C’est à cette fin que le Pakistan en est venu à armer les talibans. Mais le Pakistan, pays nucléaire, rongé par des dissensions internes, une démocratie chancelante et une omniprésence militaire, représente un verrou stratégique vital autant qu’un passage obligé dans la lutte contre le terrorisme.

Plutôt qu’une prolongation sans fin de l’intervention occidentale en Afghanistan, est-ce qu’un retrait total des forces du successeur de la FIAS, la « Mission de soutien déterminé » (Resolute Support Mission), pourrait obliger les voisins de l’Afghanistan, à commencer par le Pakistan, à prendre leurs responsabilités et précipiter un dialogue entre le régime en place et les talibans ?

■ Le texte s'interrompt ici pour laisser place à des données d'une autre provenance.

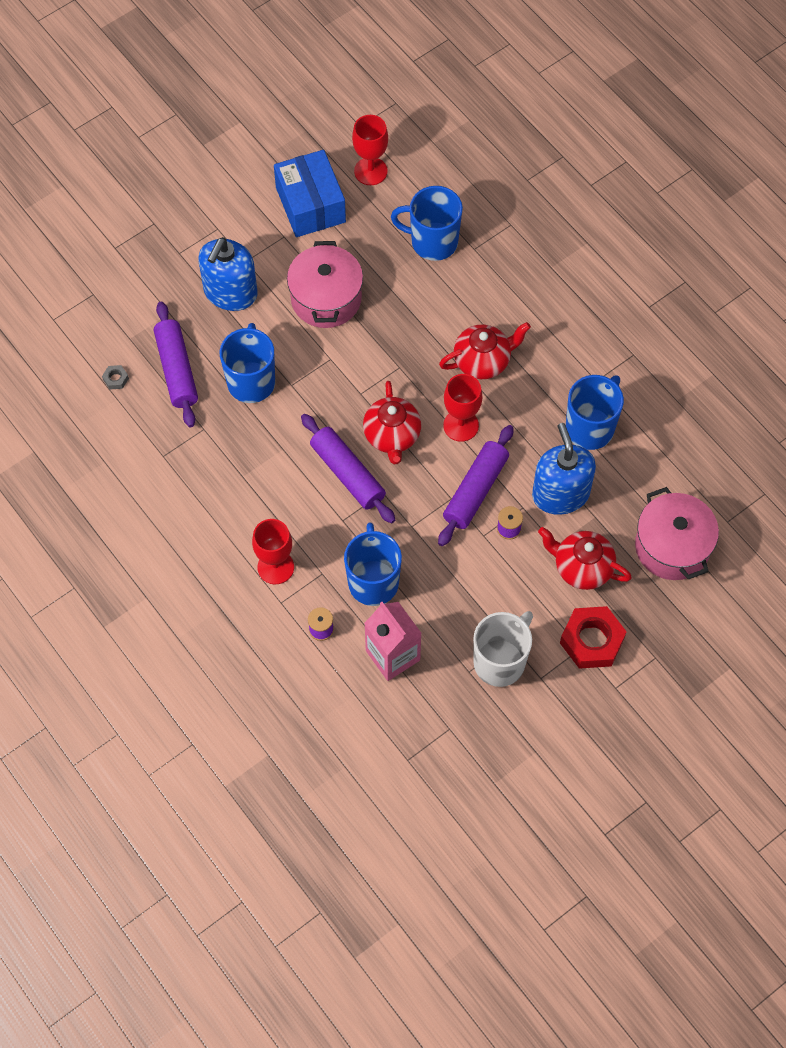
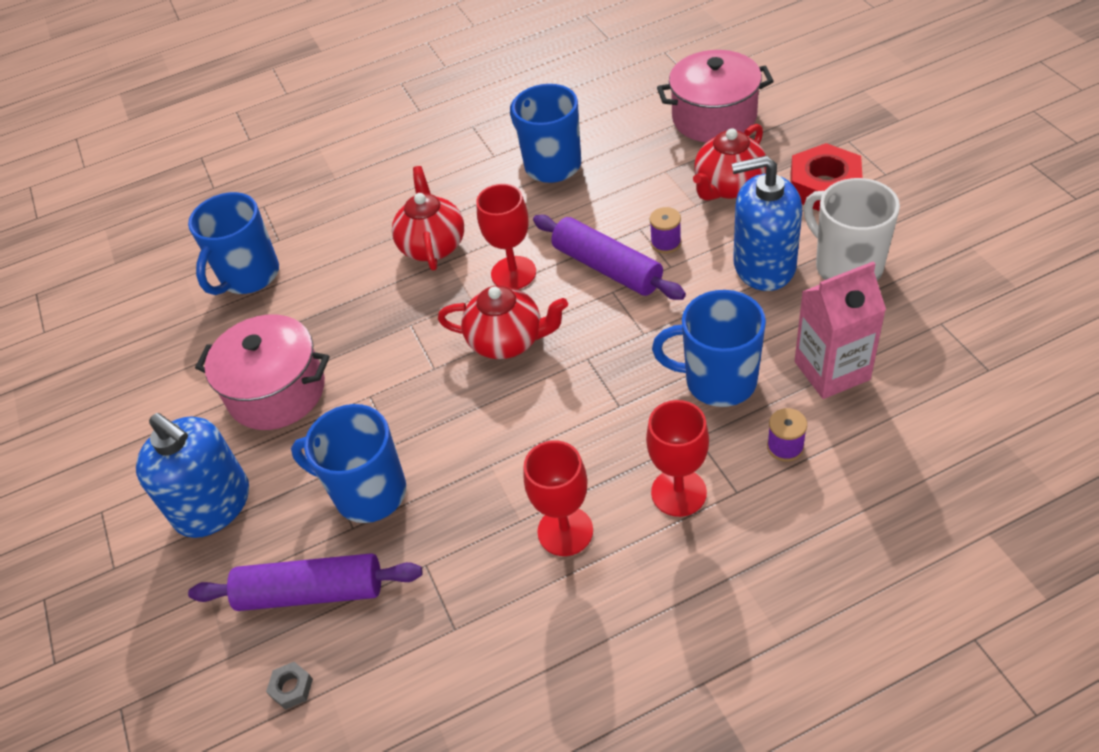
camera: 70 degrees left, 15 degrees down
blue box [274,150,346,237] -> none
purple rolling pin [301,414,395,524] -> none
red goblet [352,115,388,185] -> red goblet moved to [524,440,593,556]
blue soap dispenser [532,423,596,515] -> blue soap dispenser moved to [732,156,802,291]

Ceux-ci reprendraient sans doute le haut du pavé mais pourraient apprendre éventuellement à gouverner plutôt que terroriser. Un rapprochement à long terme avec l’Occident, fût-il envisageable, n’est même pas indispensable. Les États-Unis auraient toujours leurs drones à leur disposition pour liquider des groupes terroristes réfractaires au dialogue.